Language models (LMs) are a crucial segment of artificial intelligence and can play a key role in complex decision-making, planning, and reasoning. However, despite LMs having the capacity to learn and improve, their training often lacks exposure to effective learning from mistakes. Several models also face difficulties in planning and anticipating the consequences of their actions, causing problems in efficiency.
In response to these challenges, researchers from Stanford University, MIT, and Harvey Mudd have developed a method to enhance LMs’ ability to devise strategies for problem-solving, which they call Stream of Search (SoS). Using this teaching method, they have managed to improve the error-correction capacity of LMs by 25% and led to solving 36% of the problems that were previously unsolved. This was achieved by representing the search process as a serialized string, in a similar vein to playing the game of Countdown.
Existing models often integrate LMs into search and planning systems, allowing them to generate and evaluate potential actions or states. However, these methods tend to rely heavily on symbolic search algorithms and intricate search procedures, limiting their operability. While outcomes can be supervised by employing an external verifier model, this approach requires extensive labeled data.
To overcome these limitations, the researchers propose Markov Decision Process (MDP) as a feasible domain. This approach uses a set of states, actions, and rewards to define the search process, alongside instructions for different search algorithms. Making use of a synthetic dataset and a trained GPT-Neo model, the researchers found that LMs trained with the new teaching method via the MDP were more efficient in solving Countdown problems than those trained on optimal solutions.

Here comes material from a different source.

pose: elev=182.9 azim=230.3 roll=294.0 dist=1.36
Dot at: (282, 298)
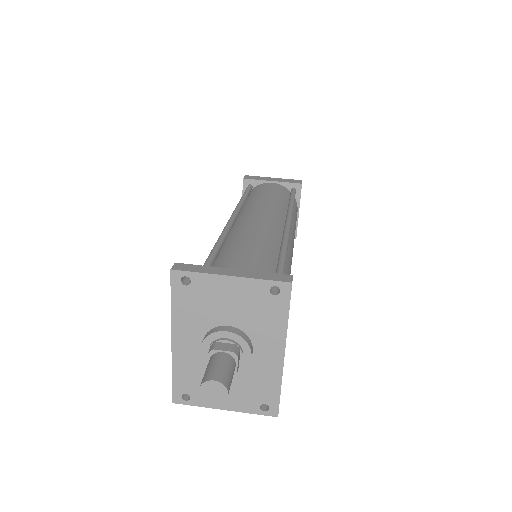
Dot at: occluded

Besides, the research offers insights into potential self-improvement strategies that could enhance LMs’ problem-solving capabilities, such as reinforcement learning (RL), expert iteration, and Advantage-Induced Policy Alignment (APA). In the long run, these strategies may lead to the discovery of heuristics or problem-solving techniques.
In conclusion, the SoS model delivers an effective method for LMs to learn problem-solving through simulated search processes in language. Unlike symbolic search methods that often face limitations, SoS allows LMs to learn internal “world models” for search, promoting generalization. While the study primarily focused on the game of Countdown, the SoS method shows promise for tackling more complex real-world tasks. Future research could continue enhancing SoS by incorporating more procedures and investigating domain transferability. The results of this study showcase the potential for LMs to excel in problem-solving through a variety of search strategies and iterative refinements.